Dr. Brendan Hodkinson said...

We just did a MiSeq 2x150 amplicon run with the new software and an extremely small PhiX spike-in and it has effectively doubled our yield! It's great to see the technology continually improving; we're now getting almost 10 times as many reads from each 2x150 MiSeq run as we did just a few months back.

Arti Sharma said...

http://yeastinfection7.com/

Genohub said...

Hi Scott,
Curious to hear about what % PhiX you are using now for Amplicon-Seq.

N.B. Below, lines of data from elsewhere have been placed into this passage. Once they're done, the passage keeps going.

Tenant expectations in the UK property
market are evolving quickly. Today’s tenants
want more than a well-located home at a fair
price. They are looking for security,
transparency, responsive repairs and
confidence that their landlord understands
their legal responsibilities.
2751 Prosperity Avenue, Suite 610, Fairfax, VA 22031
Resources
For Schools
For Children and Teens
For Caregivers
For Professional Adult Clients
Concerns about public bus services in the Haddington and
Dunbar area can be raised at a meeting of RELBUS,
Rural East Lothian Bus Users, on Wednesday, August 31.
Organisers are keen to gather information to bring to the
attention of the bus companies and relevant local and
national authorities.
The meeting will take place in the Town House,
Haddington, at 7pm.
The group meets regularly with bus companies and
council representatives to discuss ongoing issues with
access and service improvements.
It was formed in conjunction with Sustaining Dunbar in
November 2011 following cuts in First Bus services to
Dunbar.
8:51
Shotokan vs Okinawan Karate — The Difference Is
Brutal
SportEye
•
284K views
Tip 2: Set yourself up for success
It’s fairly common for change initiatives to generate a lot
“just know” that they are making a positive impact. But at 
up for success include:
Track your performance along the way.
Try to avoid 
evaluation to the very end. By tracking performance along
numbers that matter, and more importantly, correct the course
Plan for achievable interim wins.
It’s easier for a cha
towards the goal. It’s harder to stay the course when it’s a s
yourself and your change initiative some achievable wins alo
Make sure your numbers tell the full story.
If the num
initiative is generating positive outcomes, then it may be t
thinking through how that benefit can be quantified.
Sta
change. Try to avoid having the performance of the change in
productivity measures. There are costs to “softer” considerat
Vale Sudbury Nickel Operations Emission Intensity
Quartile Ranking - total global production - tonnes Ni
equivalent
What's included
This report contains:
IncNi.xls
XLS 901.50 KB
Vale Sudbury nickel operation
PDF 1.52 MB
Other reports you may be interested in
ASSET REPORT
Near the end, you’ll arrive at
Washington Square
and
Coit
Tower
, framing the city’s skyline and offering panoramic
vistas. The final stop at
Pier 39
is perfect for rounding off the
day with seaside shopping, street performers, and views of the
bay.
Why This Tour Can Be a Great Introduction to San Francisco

Have you tried a staggered primer approach?

Scott Yourstone said...

Hi Genohub,
Yes, we use the staggered primer approach, and because of that we don't need any PhiX. However, I have heard that with the most recent MiSeq upgrades only ~2% PhiX is needed to get high quality sequences.

Derek Lundberg said...

Hi,
Scott and my paper describing MiSeq paired-end sequencing methods with frameshifting primers for great quality without phiX and molecule tags for correcting errors/bias will be coming out online in Nature Methods Sept. 1st. Look for this and also check out a paper by Jeremiah Faith / Jeff Gordon which describes some very similar techniques (they call their LEA-seq) and was published this July in the journal Science. Scott wrote some user-friendly software (optional GUI) that can process paired end reads from either of these and related techniques.

Anonymous said...

Seems interesting-
PEAR: A fast and accurate Illumina Paired-End reAd mergeR

http://bioinformatics.oxfordjournals.org/content/early/2013/10/18/bioinformatics.btt593.short

Anonymous said...

Do you have experience in SNP discovery using MiSeq with polyploid organisms?

Yev Marusenko said...

Hi Scott Yourstone,

Since you use the staggered primer approach, how do you design the Index sequencing primer (and reverse compliment Read 2) since there is variable number of bases between the reverse primer/linker?

Thanks for any insight.

Scott Yourstone said...

Hi Yev,

The framshifted molecule tagged primers include an Illumina adapter (which I think is the same thing as the index primer). So when those primers are designed they look something like:

[Illumina index primer] [molecule tag with frameshifts] [spacer] [target primer]

After all PCR steps the index can be added using the index primer.